外は朝の爽やかな風が肌を撫で、ゼーゲン川の流れが静かに聞こえてきた。川沿いの道を歩き、港へと向かい、上流に戻る船を探した。今回の旅では確実に素早く届ける必要があるため、コネツヴィルへは船で向かう。
河港にたどり着くと、そこにはさまざまな種類の船舶が停泊していた。大小さまざまな船が並び、朝の光を受けてその船体が静かに輝いている様子が見られた。旅客船から商船まで、多くの船が川面に揺らめき、港には活気が満ちていた。

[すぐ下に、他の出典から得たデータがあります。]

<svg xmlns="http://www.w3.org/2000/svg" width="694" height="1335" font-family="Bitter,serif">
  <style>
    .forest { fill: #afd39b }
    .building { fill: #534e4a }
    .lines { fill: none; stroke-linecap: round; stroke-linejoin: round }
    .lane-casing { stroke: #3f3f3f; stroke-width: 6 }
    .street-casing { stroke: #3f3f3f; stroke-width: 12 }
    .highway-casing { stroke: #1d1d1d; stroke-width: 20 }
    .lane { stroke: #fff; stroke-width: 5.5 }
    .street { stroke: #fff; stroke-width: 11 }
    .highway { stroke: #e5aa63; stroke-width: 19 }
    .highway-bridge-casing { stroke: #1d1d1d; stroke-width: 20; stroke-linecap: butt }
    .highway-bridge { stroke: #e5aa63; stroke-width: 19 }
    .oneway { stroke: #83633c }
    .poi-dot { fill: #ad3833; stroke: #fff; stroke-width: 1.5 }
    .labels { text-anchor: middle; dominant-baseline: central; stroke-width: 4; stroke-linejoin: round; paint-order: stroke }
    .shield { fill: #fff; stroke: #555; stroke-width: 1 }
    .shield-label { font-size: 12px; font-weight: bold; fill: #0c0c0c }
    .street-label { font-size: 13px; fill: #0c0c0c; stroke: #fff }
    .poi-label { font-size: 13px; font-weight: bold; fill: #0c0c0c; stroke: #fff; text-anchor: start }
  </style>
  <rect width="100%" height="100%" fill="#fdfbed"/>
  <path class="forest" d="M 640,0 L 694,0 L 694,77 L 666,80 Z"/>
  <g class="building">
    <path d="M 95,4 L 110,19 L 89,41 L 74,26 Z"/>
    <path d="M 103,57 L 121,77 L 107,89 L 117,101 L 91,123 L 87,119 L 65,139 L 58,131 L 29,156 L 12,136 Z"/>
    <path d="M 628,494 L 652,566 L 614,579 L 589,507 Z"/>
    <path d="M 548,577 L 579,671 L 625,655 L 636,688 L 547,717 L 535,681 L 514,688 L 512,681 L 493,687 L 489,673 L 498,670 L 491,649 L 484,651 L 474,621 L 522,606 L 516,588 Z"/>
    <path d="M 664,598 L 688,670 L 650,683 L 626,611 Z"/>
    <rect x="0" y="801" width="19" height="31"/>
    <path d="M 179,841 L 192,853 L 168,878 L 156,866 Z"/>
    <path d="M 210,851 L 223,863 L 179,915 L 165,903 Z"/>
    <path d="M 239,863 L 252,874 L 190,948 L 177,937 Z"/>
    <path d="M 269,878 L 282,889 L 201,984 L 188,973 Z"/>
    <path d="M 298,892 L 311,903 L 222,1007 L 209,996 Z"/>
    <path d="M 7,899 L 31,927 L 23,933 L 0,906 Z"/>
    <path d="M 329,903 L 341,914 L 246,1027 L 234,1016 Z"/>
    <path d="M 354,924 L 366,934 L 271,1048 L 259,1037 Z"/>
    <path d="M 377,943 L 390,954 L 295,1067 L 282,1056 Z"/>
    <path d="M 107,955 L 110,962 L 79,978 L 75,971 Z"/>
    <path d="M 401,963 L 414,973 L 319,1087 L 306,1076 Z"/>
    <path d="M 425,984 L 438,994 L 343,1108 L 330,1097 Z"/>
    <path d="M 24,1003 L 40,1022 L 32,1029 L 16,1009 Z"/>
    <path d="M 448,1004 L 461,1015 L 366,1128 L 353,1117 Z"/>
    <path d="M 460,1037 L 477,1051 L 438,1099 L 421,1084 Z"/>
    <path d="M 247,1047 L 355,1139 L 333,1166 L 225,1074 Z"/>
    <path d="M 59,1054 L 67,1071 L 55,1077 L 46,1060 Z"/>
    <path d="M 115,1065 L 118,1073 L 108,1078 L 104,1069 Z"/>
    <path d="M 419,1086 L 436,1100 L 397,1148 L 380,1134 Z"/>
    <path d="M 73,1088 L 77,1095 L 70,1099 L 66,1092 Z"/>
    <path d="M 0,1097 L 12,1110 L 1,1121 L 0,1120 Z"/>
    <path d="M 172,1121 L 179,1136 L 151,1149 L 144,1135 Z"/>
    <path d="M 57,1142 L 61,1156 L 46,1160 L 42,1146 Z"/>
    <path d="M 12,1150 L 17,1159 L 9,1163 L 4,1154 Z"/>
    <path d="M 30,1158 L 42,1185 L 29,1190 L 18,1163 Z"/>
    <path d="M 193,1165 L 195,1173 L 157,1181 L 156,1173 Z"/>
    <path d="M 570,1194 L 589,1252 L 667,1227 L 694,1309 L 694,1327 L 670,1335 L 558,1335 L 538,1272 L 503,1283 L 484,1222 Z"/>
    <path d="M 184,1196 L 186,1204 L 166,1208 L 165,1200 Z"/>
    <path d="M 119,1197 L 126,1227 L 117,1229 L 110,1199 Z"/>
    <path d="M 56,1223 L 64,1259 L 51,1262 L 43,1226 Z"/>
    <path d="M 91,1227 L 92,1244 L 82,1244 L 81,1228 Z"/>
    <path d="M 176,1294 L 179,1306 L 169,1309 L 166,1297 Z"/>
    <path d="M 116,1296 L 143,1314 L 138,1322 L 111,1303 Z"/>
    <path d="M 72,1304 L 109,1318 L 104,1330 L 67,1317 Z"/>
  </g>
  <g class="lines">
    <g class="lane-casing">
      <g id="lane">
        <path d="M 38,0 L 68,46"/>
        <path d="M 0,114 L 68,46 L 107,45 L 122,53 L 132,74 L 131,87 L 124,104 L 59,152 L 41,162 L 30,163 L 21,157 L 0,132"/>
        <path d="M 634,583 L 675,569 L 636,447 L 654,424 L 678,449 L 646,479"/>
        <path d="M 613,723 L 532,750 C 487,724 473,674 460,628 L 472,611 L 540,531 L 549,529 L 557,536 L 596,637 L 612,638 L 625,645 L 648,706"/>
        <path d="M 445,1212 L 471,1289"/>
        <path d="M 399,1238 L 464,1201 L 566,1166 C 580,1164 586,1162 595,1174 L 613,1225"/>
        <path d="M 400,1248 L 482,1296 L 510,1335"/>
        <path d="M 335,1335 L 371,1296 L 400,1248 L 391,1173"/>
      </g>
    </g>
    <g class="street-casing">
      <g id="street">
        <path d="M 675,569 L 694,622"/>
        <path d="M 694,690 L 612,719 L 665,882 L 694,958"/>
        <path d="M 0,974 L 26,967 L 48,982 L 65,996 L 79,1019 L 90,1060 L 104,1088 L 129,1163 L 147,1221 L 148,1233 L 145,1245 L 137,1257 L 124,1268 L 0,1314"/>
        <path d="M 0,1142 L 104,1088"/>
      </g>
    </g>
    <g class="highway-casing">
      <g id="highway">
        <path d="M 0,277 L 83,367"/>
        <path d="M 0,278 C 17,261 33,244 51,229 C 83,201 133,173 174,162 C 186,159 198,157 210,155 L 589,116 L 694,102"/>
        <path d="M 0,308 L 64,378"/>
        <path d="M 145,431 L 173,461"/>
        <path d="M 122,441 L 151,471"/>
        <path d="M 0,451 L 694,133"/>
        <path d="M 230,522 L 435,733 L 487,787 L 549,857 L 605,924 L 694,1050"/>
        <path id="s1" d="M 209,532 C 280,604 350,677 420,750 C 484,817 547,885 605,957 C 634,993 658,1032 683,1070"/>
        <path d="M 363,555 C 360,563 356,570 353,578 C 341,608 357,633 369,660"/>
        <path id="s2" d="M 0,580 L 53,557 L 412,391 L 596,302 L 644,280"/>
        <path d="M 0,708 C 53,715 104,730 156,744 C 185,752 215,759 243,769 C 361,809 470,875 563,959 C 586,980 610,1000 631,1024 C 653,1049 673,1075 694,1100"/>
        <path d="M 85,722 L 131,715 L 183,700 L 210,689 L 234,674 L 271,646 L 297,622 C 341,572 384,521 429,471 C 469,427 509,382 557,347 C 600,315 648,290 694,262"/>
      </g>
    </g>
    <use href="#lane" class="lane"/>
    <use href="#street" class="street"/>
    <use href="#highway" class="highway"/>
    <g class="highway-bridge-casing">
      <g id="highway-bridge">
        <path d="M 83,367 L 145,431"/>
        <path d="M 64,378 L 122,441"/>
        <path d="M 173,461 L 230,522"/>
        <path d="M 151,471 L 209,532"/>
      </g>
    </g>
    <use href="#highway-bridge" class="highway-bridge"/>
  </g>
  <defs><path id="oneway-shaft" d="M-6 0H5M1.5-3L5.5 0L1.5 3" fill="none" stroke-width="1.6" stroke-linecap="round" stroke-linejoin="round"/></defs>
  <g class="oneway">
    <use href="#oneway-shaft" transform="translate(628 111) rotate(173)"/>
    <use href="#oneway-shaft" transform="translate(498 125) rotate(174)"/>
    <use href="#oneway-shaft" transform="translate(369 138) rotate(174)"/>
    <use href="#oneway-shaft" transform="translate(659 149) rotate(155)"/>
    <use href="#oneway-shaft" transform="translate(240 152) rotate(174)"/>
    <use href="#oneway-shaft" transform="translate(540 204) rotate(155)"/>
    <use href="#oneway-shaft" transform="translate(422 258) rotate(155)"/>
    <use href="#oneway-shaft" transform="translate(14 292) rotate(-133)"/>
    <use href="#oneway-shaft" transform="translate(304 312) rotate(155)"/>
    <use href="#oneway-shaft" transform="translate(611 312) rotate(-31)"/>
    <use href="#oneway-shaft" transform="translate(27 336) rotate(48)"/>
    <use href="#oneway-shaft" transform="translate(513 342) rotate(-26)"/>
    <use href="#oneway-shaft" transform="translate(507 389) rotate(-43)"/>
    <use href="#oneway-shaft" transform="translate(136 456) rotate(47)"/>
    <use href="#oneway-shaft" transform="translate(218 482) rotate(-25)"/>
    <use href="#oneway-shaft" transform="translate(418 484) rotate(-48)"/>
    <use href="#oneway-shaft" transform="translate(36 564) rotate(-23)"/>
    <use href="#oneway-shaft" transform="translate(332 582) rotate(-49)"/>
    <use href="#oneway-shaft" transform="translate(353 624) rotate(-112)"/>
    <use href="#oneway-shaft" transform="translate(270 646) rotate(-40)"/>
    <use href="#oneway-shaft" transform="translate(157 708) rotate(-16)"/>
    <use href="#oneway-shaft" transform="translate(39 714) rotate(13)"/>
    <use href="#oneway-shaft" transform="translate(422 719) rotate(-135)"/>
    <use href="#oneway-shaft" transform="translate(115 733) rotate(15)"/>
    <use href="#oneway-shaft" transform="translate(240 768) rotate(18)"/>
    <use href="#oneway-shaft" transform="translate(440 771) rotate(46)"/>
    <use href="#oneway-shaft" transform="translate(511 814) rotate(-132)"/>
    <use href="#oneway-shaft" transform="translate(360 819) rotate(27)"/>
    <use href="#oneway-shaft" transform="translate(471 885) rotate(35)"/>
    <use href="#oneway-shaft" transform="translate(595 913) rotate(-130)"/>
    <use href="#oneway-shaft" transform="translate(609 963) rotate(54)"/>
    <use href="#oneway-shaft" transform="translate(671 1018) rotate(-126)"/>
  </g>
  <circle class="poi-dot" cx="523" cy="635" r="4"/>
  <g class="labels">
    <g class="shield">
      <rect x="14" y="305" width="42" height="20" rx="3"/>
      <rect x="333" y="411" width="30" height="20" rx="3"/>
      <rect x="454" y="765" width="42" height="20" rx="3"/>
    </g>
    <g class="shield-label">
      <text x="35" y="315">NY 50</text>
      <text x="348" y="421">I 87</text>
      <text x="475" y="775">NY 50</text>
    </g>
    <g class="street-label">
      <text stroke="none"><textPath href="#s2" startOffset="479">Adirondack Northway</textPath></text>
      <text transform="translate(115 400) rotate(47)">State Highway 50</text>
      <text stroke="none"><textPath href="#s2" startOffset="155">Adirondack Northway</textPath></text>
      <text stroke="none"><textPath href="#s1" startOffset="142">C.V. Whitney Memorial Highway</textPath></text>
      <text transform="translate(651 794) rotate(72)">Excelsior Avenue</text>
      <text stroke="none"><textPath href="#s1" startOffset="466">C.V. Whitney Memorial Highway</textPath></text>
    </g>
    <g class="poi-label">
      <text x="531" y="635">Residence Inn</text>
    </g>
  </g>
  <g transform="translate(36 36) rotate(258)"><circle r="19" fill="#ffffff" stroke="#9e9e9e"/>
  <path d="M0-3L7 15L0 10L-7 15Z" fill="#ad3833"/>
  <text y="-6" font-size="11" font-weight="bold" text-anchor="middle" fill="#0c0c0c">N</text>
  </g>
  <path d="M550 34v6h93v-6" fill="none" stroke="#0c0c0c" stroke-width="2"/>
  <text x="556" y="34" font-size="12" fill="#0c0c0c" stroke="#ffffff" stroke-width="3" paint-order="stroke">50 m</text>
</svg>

「すみません、コネツヴィルに向かう船はありますか?」
船主は首を振り、少し困ったように言った。
「コネツヴィルね。うーん、コネツヴィルへの船は今日は出てないな。ただ、ヴィエルナとの国境近くの町まで行く商船がある。あの船なら向かうぞ。」
船主は向こうに停泊している船を指差し、教えてくれた。
アランは少し考え、十分に目的地に近づけると判断し、船主に頷いた。
「ありがとうございます。乗せてもらえるか聞いてみます。」
アランは礼を述べ、港を進んで船へ向かった。船は大きくはないが、頑丈そうな船体であった。船に乗ることができれば、旅の時間と疲労を少なくできる。
船主と交渉すると、船主は快く受け入れてくれた。
「ちょうど商品を売り切ったところでね、いくつか新しい商品を買ったが、まだ船に余裕があるんだ。安くしてあげるよ。」
アランはその言葉に感謝し、料金を支払った。
出発まで待っていると、さらに乗客が乗り込んできた。彼は旅人で、荷物を持ちながら船内に入り、明るい声で挨拶を交わしていた。そしてアランに気づいて話しかけてきた。
「おや、あなたもこの船に乗られるのですか?」
アランは軽く頷き、「ええ、そうです。」と答えた。
旅人はにっこり笑い、「それなら道中、よろしくお願いしますよ」と言って腰を下ろした。
出港までの間、アランは静かに船の外を眺めていた。今回の旅路を思い描きながらゼーゲン川の景色を楽しんでいた。太陽の光が水面に反射し、夏の空気が暖かく、川の流れは穏やかで美しかった。